* **Saved entries**
====

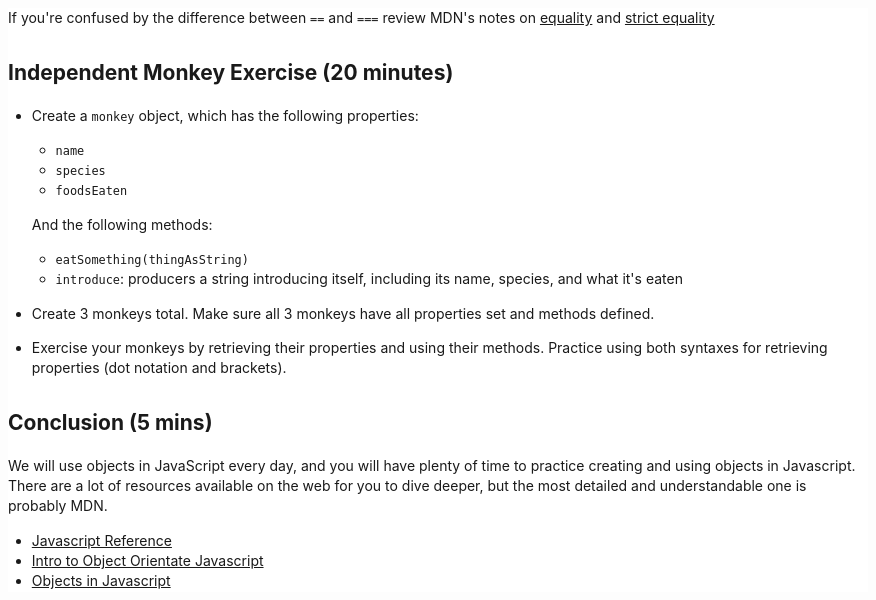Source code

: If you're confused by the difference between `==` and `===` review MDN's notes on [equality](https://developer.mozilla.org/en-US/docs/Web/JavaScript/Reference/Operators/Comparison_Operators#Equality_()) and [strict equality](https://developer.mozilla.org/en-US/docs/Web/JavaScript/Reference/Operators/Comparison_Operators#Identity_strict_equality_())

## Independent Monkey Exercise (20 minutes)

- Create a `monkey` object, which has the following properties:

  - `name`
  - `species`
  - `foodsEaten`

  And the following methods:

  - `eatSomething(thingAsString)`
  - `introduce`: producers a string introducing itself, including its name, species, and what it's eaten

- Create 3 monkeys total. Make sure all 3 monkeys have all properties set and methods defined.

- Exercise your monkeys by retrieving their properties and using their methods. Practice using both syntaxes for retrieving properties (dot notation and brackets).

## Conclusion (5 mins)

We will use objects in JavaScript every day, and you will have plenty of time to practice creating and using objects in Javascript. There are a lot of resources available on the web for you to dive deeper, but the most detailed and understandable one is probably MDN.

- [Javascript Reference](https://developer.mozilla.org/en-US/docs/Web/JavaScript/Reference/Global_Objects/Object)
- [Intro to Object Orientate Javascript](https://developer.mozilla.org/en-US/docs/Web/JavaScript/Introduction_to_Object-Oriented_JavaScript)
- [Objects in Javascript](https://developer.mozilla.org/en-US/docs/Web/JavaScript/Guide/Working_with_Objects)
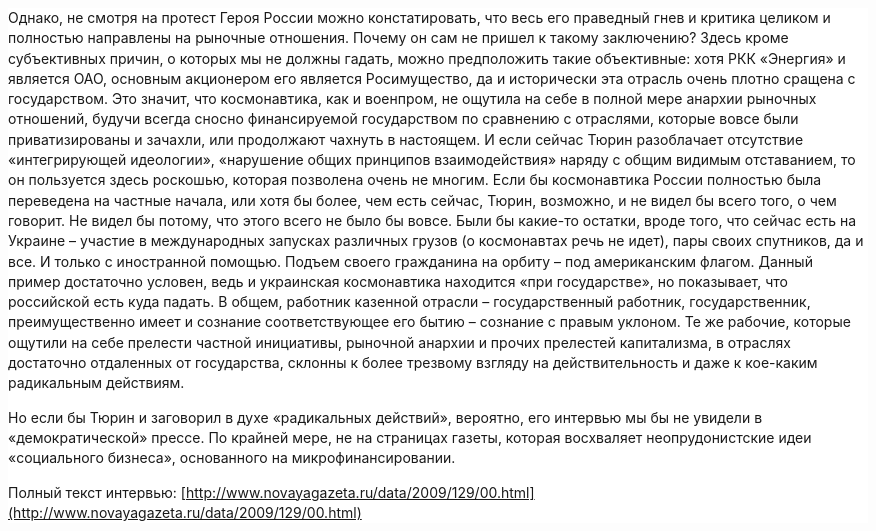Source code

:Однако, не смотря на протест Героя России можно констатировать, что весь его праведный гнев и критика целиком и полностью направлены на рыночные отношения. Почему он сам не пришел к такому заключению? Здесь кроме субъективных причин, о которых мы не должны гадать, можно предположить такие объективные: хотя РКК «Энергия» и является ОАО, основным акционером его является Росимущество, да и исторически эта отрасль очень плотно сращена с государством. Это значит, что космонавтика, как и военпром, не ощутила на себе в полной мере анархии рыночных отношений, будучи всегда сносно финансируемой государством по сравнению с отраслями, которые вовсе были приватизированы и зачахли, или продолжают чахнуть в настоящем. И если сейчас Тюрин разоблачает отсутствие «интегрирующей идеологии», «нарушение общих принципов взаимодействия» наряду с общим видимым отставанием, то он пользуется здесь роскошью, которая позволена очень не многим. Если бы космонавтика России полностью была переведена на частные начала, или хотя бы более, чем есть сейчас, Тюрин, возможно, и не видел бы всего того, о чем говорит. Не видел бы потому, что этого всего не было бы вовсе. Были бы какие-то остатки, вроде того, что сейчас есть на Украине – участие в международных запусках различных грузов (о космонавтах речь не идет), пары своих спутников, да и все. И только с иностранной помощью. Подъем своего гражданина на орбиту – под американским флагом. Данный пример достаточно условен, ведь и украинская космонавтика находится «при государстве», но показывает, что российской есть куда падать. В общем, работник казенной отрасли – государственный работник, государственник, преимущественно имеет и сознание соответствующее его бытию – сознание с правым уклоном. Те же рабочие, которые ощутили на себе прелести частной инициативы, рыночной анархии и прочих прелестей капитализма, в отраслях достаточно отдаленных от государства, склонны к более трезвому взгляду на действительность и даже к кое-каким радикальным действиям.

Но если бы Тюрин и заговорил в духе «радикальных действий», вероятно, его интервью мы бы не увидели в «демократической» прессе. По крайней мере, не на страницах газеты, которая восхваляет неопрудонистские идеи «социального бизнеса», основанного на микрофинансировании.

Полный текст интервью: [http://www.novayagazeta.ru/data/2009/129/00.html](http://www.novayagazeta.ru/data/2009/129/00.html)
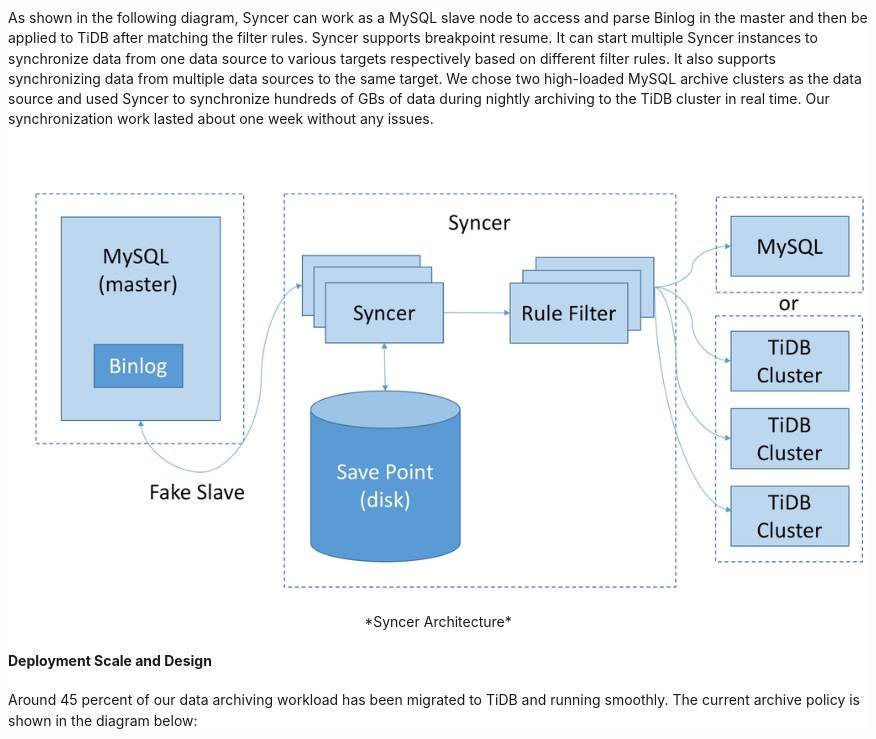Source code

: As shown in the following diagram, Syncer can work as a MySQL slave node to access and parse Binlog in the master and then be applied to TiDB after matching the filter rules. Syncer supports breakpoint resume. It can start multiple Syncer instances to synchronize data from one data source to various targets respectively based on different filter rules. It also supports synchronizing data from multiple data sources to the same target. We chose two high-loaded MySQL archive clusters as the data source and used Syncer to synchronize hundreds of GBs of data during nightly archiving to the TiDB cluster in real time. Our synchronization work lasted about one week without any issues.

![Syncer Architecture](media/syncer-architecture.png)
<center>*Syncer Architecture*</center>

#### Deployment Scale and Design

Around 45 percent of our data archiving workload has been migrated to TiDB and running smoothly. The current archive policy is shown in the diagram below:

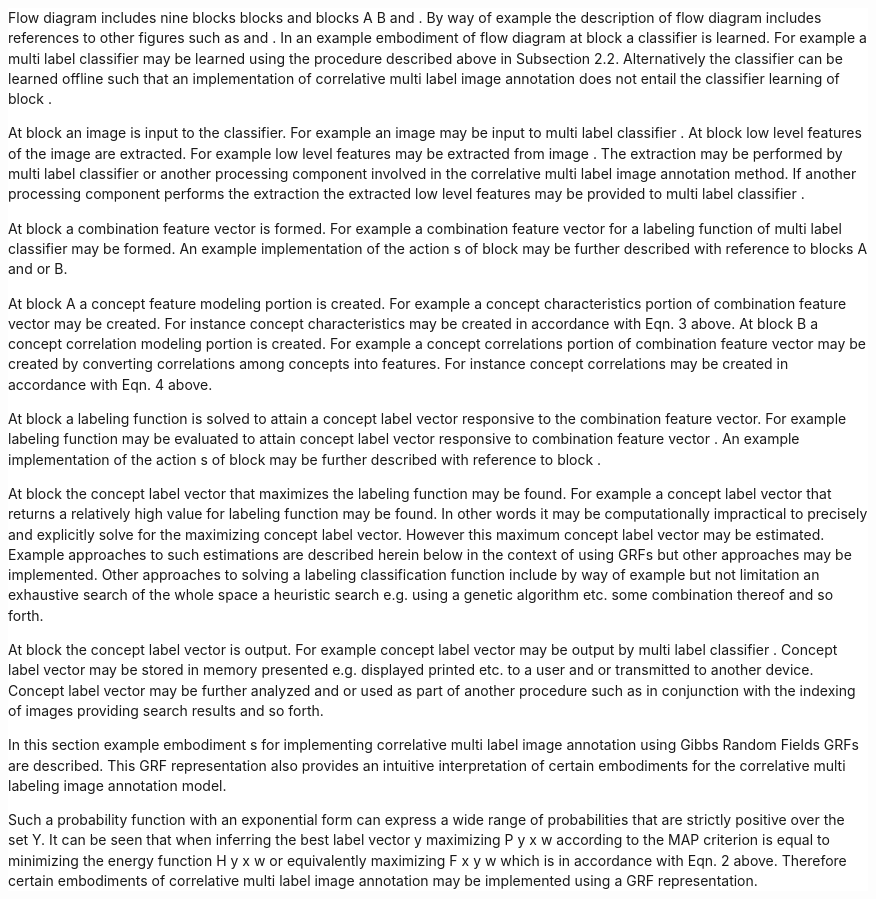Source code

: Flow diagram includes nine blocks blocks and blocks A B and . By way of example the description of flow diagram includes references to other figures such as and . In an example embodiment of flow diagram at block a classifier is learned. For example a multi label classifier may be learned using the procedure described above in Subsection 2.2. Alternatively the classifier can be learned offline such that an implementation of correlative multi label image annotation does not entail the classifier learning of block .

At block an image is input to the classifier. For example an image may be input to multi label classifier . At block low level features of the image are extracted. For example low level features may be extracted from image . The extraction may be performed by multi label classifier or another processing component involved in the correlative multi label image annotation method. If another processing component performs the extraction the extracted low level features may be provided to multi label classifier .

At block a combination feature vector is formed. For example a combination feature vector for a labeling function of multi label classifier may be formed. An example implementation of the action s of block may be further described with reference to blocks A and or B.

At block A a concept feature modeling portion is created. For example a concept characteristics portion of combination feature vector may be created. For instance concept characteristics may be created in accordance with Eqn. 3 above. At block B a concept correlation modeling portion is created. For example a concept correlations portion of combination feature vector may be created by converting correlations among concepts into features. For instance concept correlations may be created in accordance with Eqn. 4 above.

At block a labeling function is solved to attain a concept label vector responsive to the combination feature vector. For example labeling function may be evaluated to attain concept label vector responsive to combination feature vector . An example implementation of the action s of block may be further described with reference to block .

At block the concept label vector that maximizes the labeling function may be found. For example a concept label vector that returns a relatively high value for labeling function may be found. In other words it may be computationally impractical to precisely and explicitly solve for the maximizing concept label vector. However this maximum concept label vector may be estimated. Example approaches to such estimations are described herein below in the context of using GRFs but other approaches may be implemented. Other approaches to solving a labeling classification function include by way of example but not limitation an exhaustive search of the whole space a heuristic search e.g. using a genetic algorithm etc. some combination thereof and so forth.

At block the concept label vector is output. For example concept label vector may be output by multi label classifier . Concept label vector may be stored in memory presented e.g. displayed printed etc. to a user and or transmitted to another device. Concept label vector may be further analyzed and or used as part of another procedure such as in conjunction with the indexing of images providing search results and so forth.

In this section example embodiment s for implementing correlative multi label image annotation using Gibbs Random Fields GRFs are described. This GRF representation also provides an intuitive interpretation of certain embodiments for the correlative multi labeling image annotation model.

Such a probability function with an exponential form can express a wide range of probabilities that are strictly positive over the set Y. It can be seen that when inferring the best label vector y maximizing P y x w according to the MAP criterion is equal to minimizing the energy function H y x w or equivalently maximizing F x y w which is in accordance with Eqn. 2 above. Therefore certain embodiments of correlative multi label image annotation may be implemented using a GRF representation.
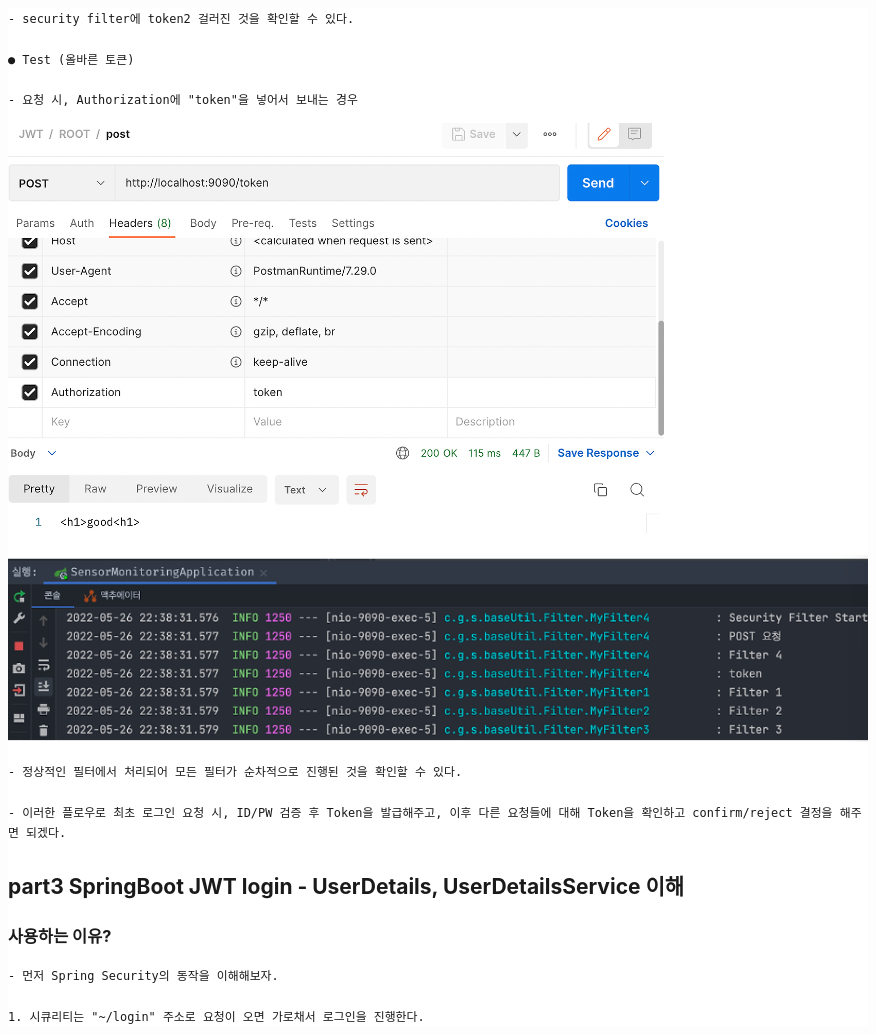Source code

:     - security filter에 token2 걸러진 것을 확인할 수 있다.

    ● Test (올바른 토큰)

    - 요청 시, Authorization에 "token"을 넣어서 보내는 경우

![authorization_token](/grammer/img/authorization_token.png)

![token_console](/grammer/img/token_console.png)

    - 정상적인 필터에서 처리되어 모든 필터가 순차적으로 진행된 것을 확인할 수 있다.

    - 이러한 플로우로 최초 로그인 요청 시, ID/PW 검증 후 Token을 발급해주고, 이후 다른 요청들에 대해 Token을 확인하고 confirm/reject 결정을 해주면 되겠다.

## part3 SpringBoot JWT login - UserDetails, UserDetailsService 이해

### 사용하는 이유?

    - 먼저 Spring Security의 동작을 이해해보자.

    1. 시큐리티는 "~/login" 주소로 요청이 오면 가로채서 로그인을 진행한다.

====

* **Task instructions**
Please copy the lines of the entries from the one containing "In this section" through the end of the entries, inclusive, reproducing them word for word and leaving out the pictures.

* **Solution to this task**
In this section example embodiment s for implementing correlative multi label image annotation using Gibbs Random Fields GRFs are described. This GRF representation also provides an intuitive interpretation of certain embodiments for the correlative multi labeling image annotation model.

Such a probability function with an exponential form can express a wide range of probabilities that are strictly positive over the set Y. It can be seen that when inferring the best label vector y maximizing P y x w according to the MAP criterion is equal to minimizing the energy function H y x w or equivalently maximizing F x y w which is in accordance with Eqn. 2 above. Therefore certain embodiments of correlative multi label image annotation may be implemented using a GRF representation.
Source code

:     - security filter에 token2 걸러진 것을 확인할 수 있다.

    ● Test (올바른 토큰)

    - 요청 시, Authorization에 "token"을 넣어서 보내는 경우

![authorization_token](/grammer/img/authorization_token.png)

![token_console](/grammer/img/token_console.png)

    - 정상적인 필터에서 처리되어 모든 필터가 순차적으로 진행된 것을 확인할 수 있다.

    - 이러한 플로우로 최초 로그인 요청 시, ID/PW 검증 후 Token을 발급해주고, 이후 다른 요청들에 대해 Token을 확인하고 confirm/reject 결정을 해주면 되겠다.

## part3 SpringBoot JWT login - UserDetails, UserDetailsService 이해

### 사용하는 이유?

    - 먼저 Spring Security의 동작을 이해해보자.

    1. 시큐리티는 "~/login" 주소로 요청이 오면 가로채서 로그인을 진행한다.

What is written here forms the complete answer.